Records from a data collection
═══

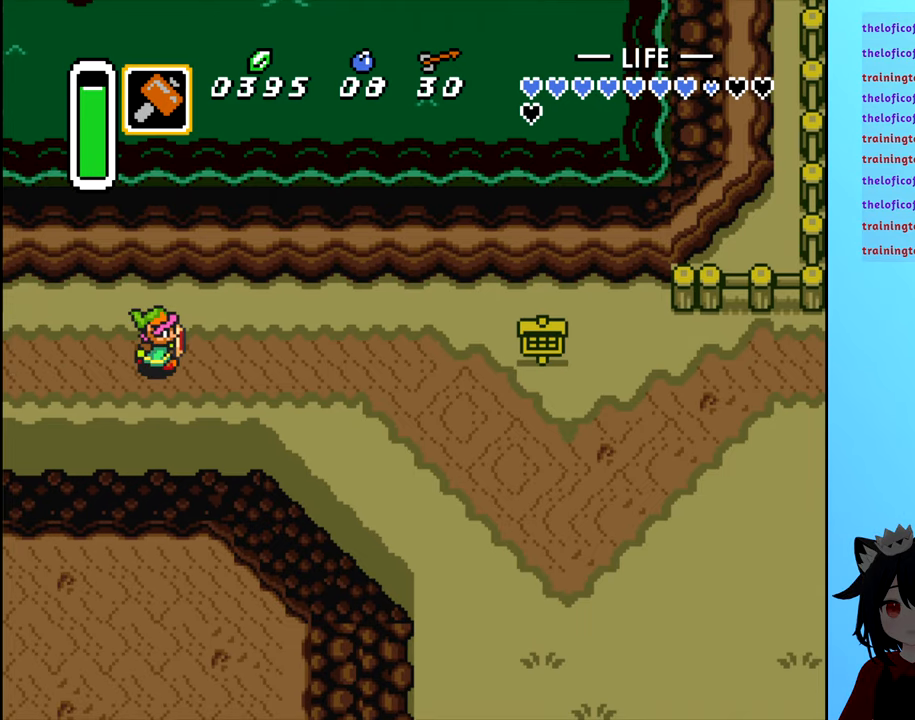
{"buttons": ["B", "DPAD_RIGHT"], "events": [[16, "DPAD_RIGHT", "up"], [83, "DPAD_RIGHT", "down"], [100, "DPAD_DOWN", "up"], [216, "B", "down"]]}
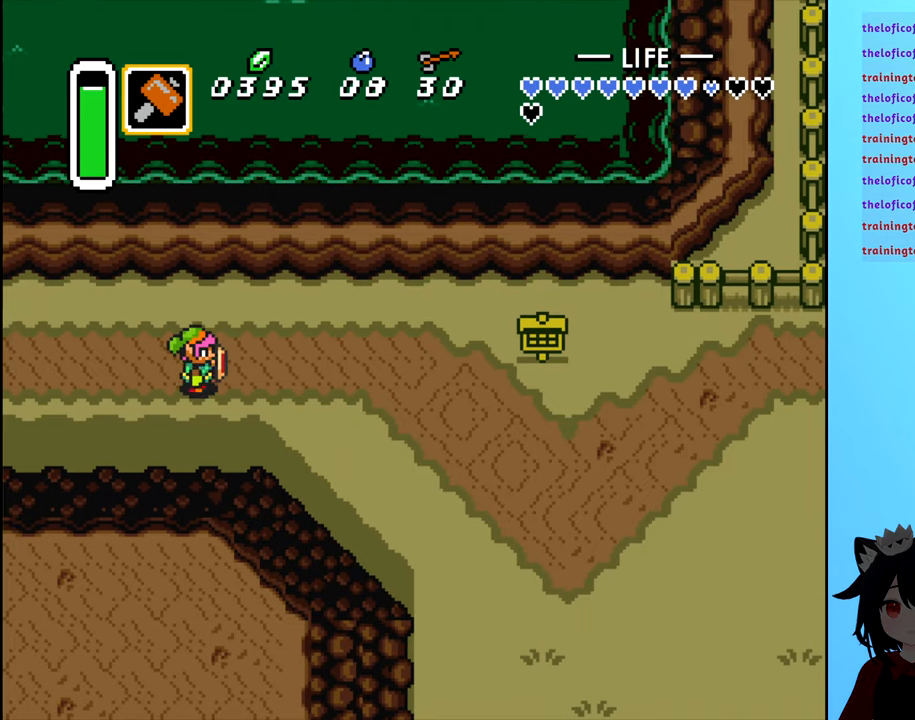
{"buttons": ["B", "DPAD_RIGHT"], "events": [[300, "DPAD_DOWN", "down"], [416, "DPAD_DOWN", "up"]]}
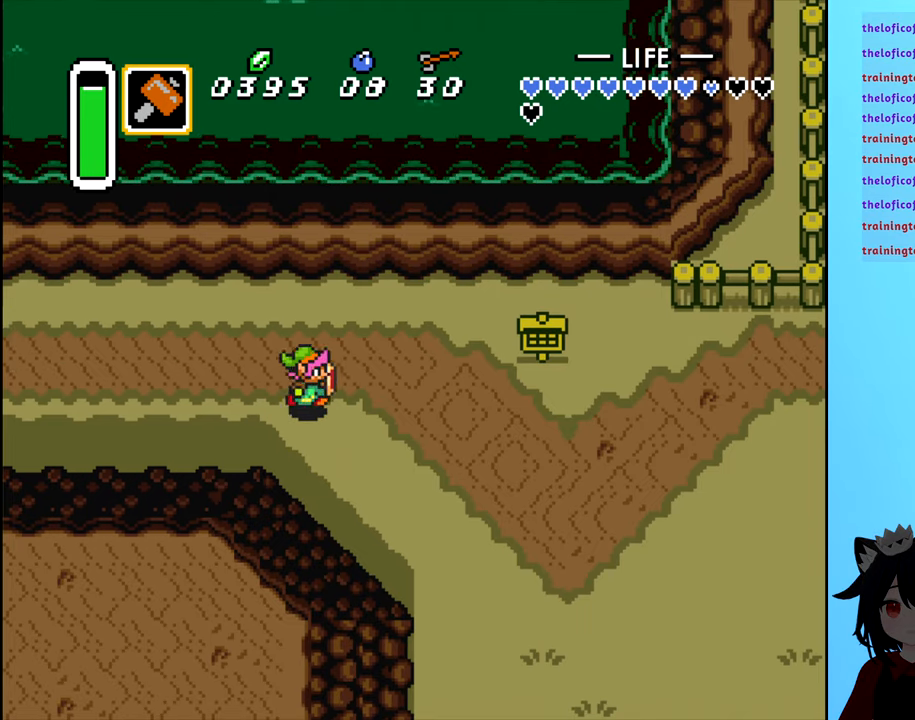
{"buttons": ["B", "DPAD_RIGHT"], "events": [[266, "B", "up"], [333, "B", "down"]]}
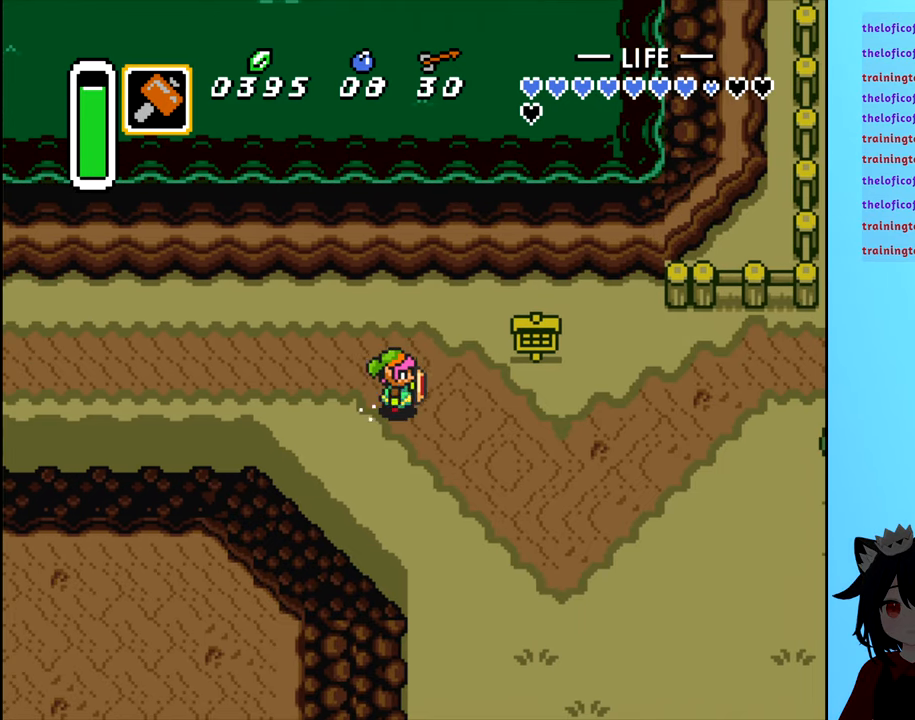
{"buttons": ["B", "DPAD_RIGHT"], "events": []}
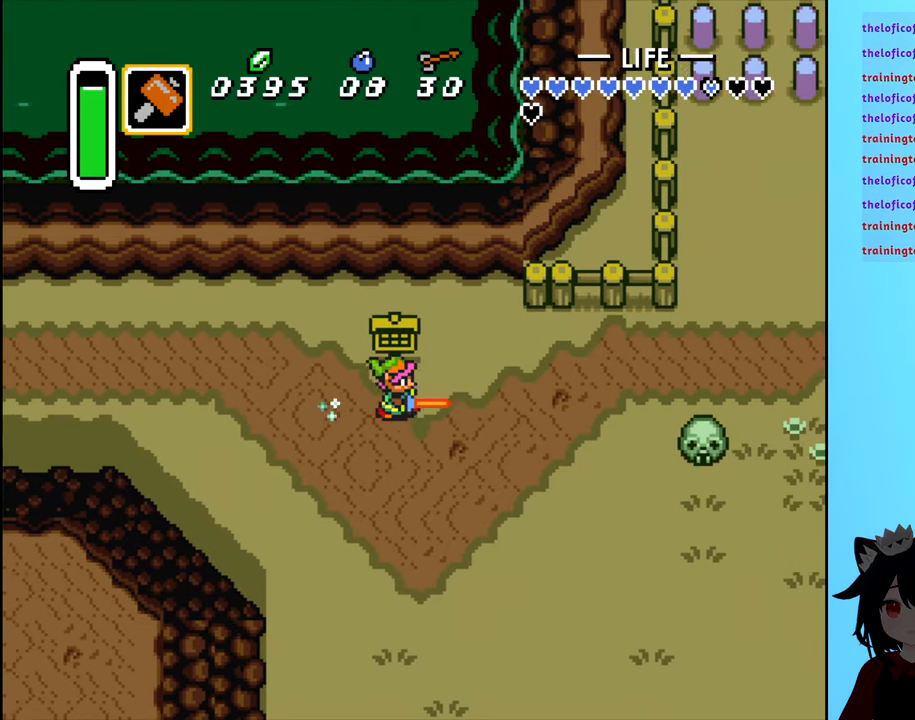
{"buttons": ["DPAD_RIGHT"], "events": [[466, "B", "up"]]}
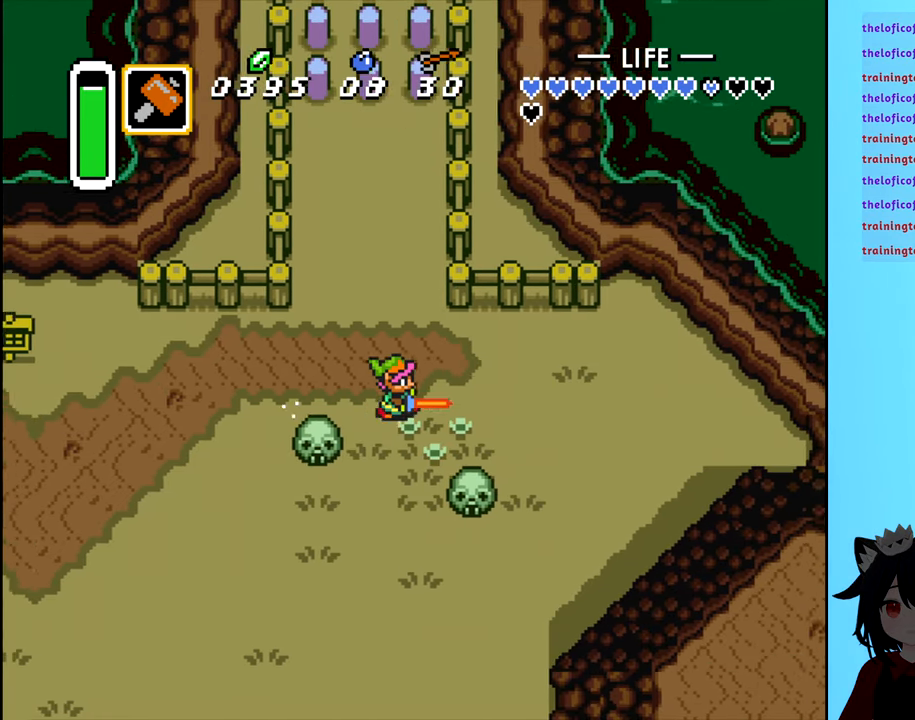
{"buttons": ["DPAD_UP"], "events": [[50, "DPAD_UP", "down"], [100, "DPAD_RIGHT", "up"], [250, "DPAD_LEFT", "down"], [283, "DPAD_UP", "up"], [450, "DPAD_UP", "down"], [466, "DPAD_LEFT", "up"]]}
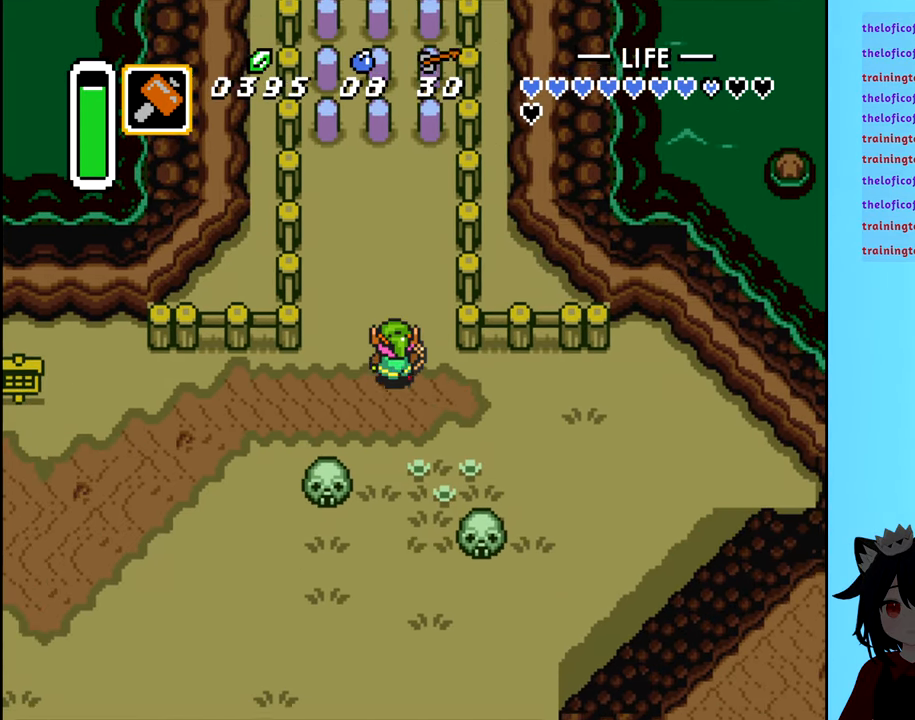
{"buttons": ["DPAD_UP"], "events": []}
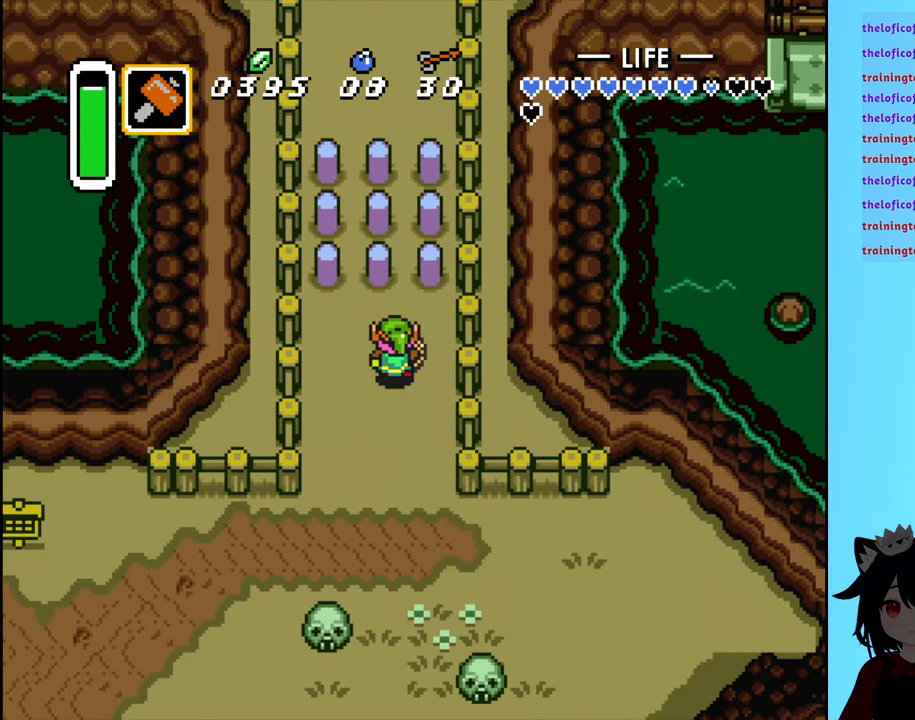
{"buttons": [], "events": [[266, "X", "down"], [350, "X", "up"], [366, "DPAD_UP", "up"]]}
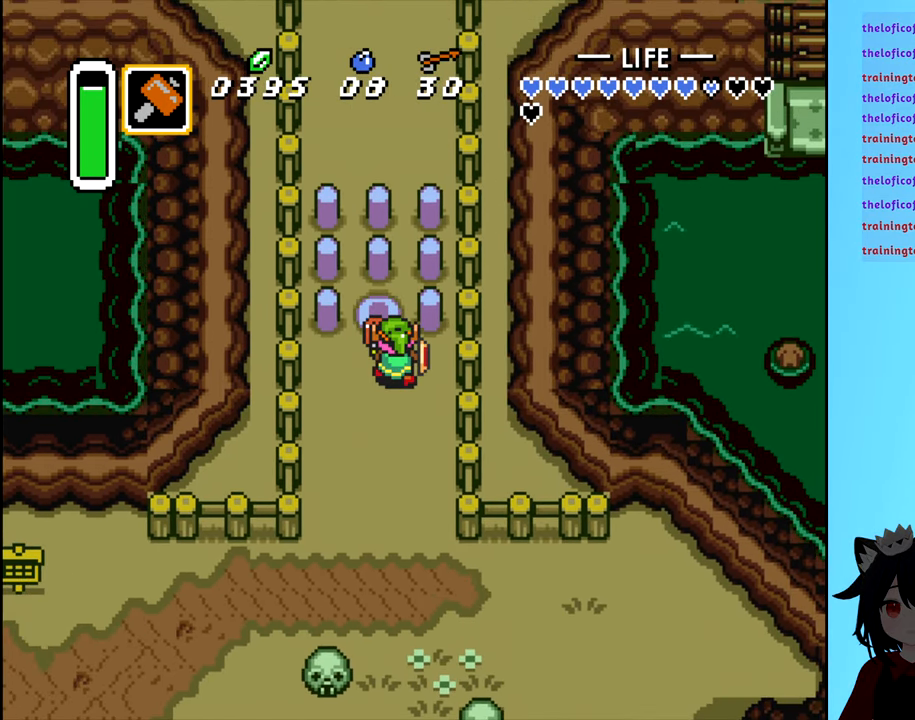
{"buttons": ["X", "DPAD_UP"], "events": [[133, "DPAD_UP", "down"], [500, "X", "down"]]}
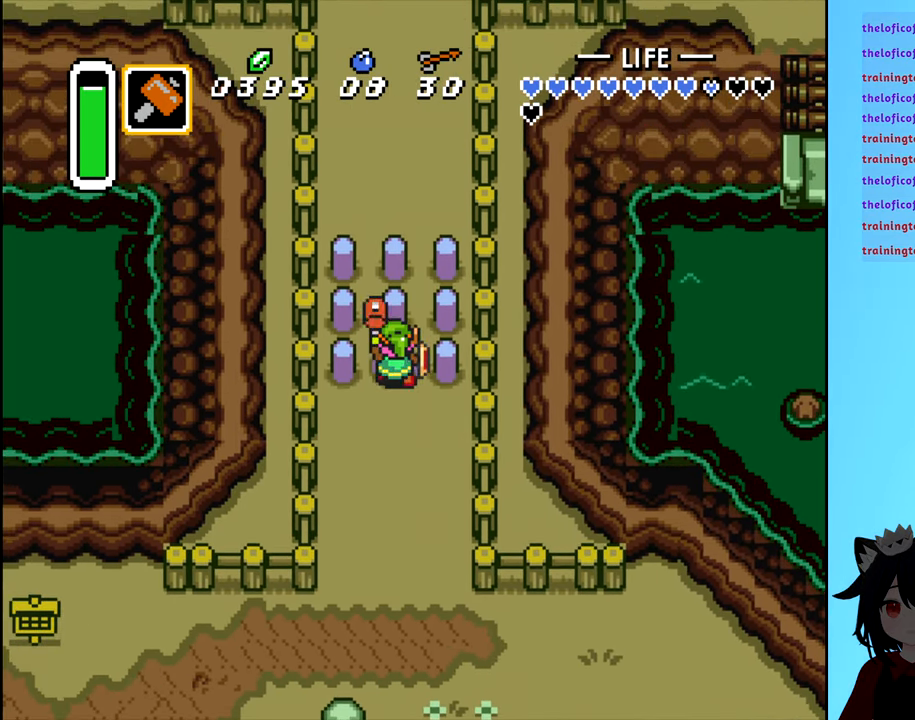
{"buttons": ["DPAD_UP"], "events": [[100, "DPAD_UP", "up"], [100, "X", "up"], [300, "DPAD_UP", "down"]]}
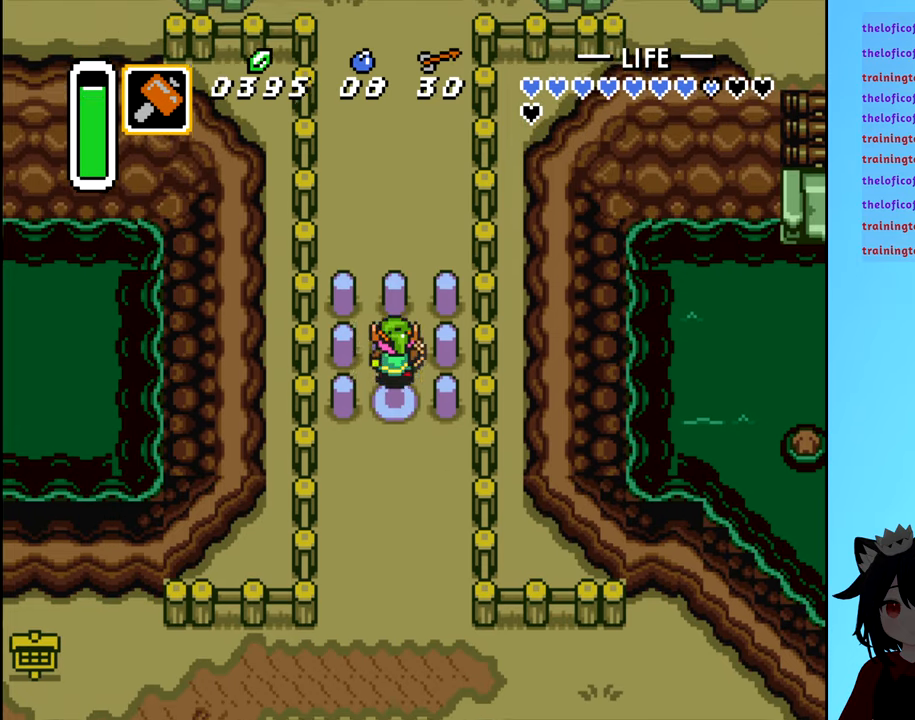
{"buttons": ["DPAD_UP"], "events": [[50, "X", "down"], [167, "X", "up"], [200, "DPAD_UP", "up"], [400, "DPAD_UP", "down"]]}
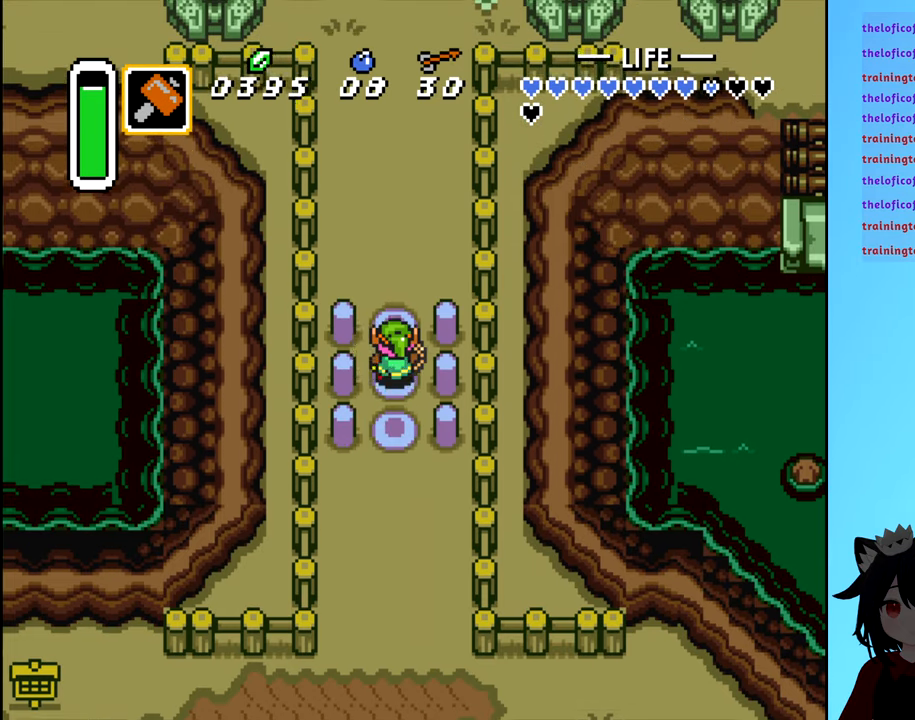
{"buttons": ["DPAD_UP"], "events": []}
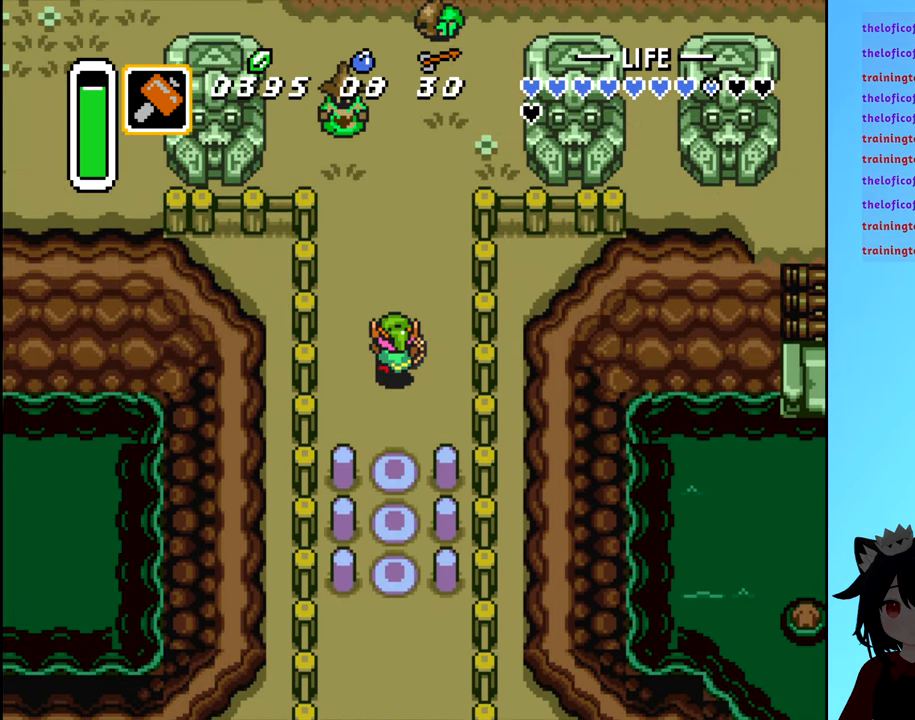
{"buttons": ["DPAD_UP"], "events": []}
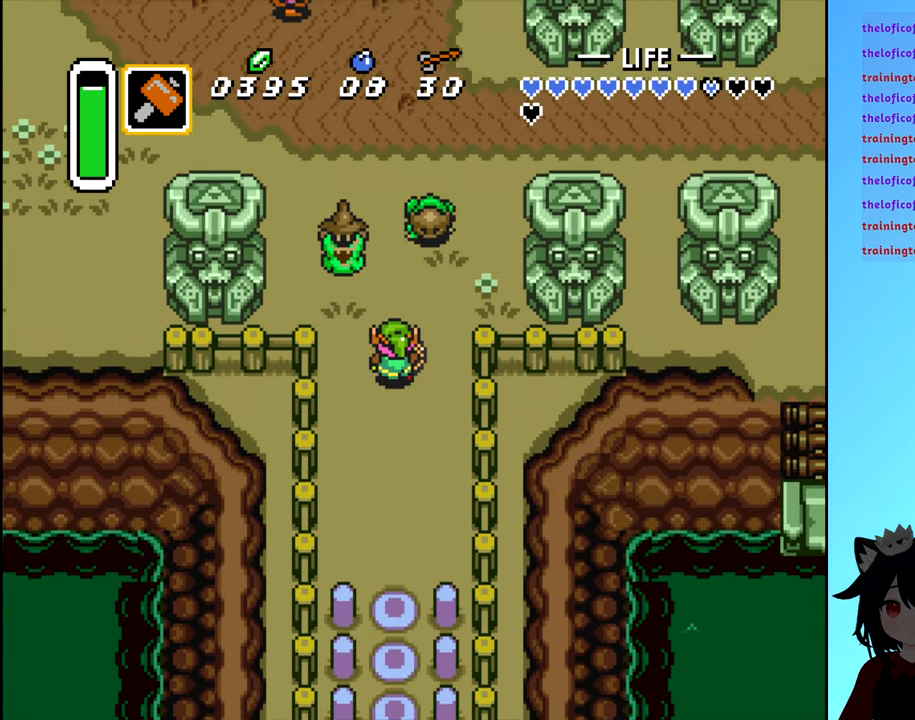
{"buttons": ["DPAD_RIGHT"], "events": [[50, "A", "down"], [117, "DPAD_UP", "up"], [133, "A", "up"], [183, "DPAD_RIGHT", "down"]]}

═══

Omitting all images, retype each line of the records precisely.

{"buttons": ["B", "DPAD_RIGHT"], "events": [[16, "DPAD_RIGHT", "up"], [83, "DPAD_RIGHT", "down"], [100, "DPAD_DOWN", "up"], [216, "B", "down"]]}
{"buttons": ["B", "DPAD_RIGHT"], "events": [[300, "DPAD_DOWN", "down"], [416, "DPAD_DOWN", "up"]]}
{"buttons": ["B", "DPAD_RIGHT"], "events": [[266, "B", "up"], [333, "B", "down"]]}
{"buttons": ["B", "DPAD_RIGHT"], "events": []}
{"buttons": ["DPAD_RIGHT"], "events": [[466, "B", "up"]]}
{"buttons": ["DPAD_UP"], "events": [[50, "DPAD_UP", "down"], [100, "DPAD_RIGHT", "up"], [250, "DPAD_LEFT", "down"], [283, "DPAD_UP", "up"], [450, "DPAD_UP", "down"], [466, "DPAD_LEFT", "up"]]}
{"buttons": ["DPAD_UP"], "events": []}
{"buttons": [], "events": [[266, "X", "down"], [350, "X", "up"], [366, "DPAD_UP", "up"]]}
{"buttons": ["X", "DPAD_UP"], "events": [[133, "DPAD_UP", "down"], [500, "X", "down"]]}
{"buttons": ["DPAD_UP"], "events": [[100, "DPAD_UP", "up"], [100, "X", "up"], [300, "DPAD_UP", "down"]]}
{"buttons": ["DPAD_UP"], "events": [[50, "X", "down"], [167, "X", "up"], [200, "DPAD_UP", "up"], [400, "DPAD_UP", "down"]]}
{"buttons": ["DPAD_UP"], "events": []}
{"buttons": ["DPAD_UP"], "events": []}
{"buttons": ["DPAD_RIGHT"], "events": [[50, "A", "down"], [117, "DPAD_UP", "up"], [133, "A", "up"], [183, "DPAD_RIGHT", "down"]]}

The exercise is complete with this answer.